Although Katherine Hall Page has written a series featuring Faith Fairchild, the snoopy, can’t-let-it-go caterer and wife of a minister, most of her mysteries are set in New England. The most recent, The Body in the Piazza, takes place in Rome, Florence, and some Tuscan hill towns. I enjoyed this light weight tale more than I thought I would; Page has a good feel for the Italian culture (especially the food portion!) and evokes a strong sense of place. While the book did keep me engaged, I realized it was the description of these beautiful cities that hooked me, not an affinity for the writing style or characters; I have no desire to read other titles in the series.
A work of nonfiction, The Monster of Florence by Douglas Preston and Mario Spezi Preston was written in 2008, but there is a new afterward to the most recent edition. The book is very unsettling, not because of the “Monster” of the title, but because of the machinations of the Italian justice system. The Monster is a serial killer who murdered seven couples during the period of time from the 1960s through the 1980s. It has been claimed that the Monster was one of Thomas Harris’ inspirations in developing the character of Hannibal Lechter.
Preston, an American authorwho relocated to Florence, and Spezi, an Italian journalist, worked together to try to identify the killer. Soon they became the focus of the investigation; Preston had to flee Italy and Spezi was arrested. The story is an amazing one of corruption, fantastical plot theories, and abuse by the Italian justice system. What was most chilling, however, was finding out in the afterward that Giuliano Mignini, the prosecutor whose questionable tactics led to abuse of office charges in the Monster case was the assistant prosecutor in the Amanda Knox case. You might remember that Amanda Knox was the young American charged, acquitted, and then recharged with the murder of her roommate. For me, knowing this about Mignini put the entire Knox case in a new and very frightening perspective.
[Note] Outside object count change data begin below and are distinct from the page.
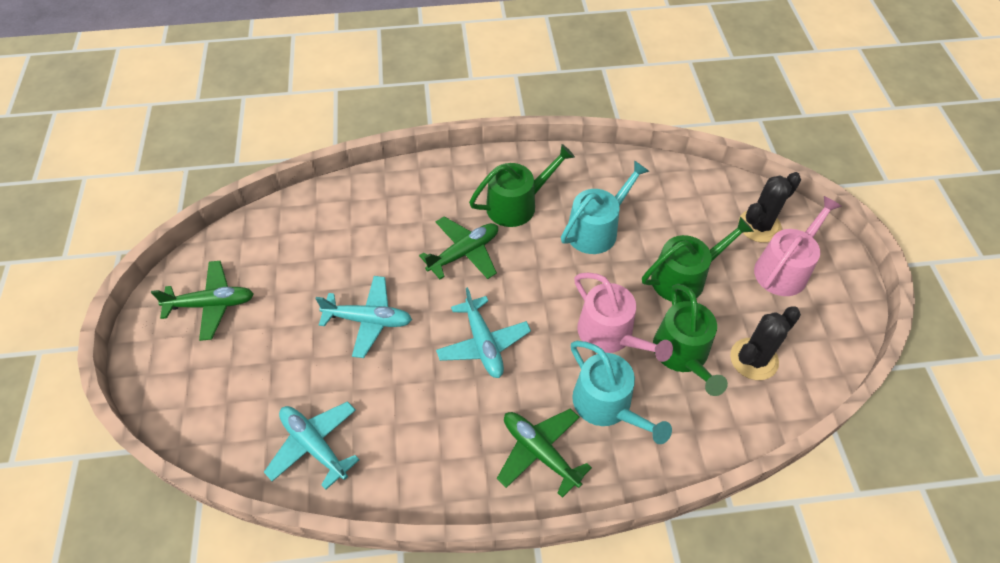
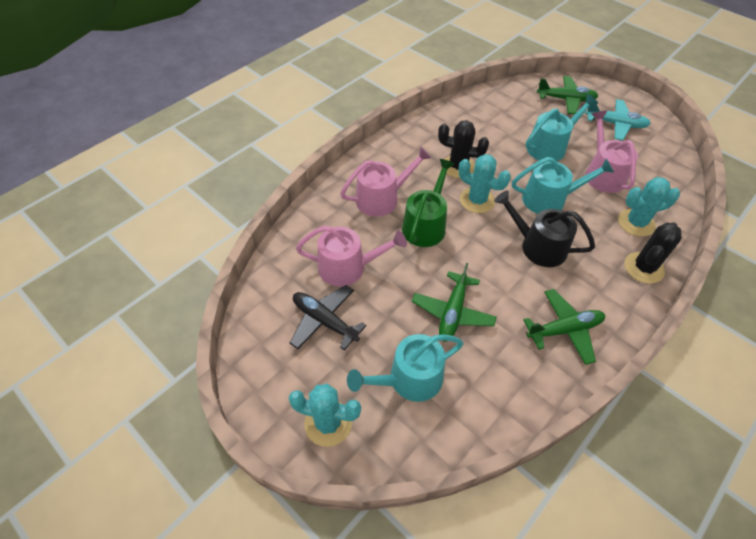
black plane: 0 -> 1
black watering can: 0 -> 1
green watering can: 3 -> 1
pink watering can: 2 -> 3
turquoise cactus: 0 -> 3
turquoise plane: 3 -> 1
turquoise watering can: 2 -> 3

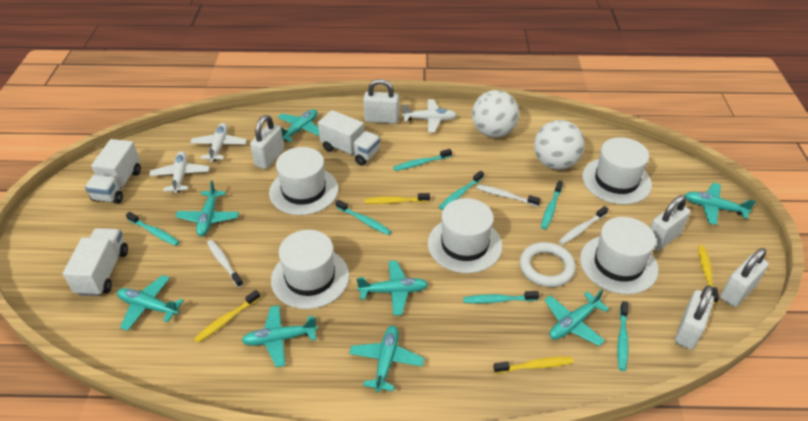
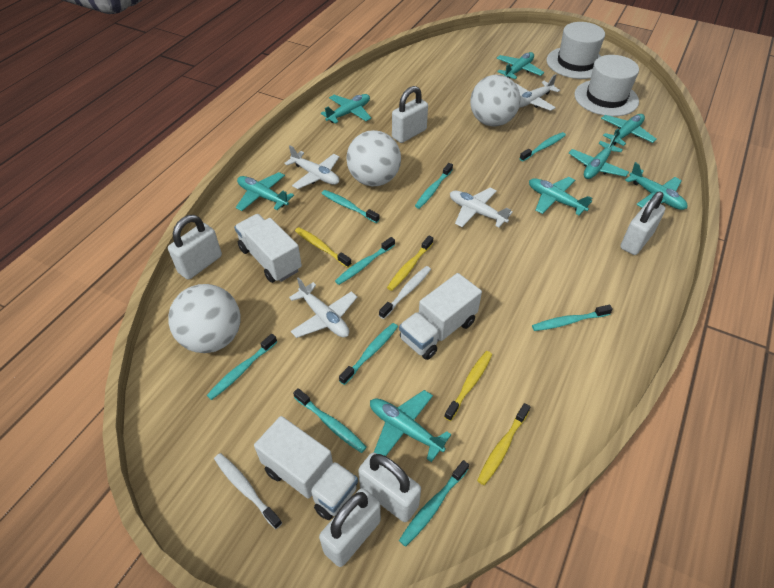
turquoise toothbrush: 7 -> 9
white ball: 2 -> 3
white hat: 5 -> 2
white plane: 3 -> 4
white ring: 1 -> 0
white toothbrush: 3 -> 2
If you are a Europhile who savors reliving the travel experience or enjoy reading about places you have visited or hope to visit, you will be entertained by Rick Steves’ non fiction work, Postcards from Europe. Written in 1999 and updated in 2009, Steves’ observations and characters are timeless. Vignettes from his travels abroad as well as his signature sense of humor and discrete location chapters make this a good choice for a book you can pick up and read in spare moments. Postcards from Europe also gives insight into how Steves built his career as well as how his TV shows are funded and produced.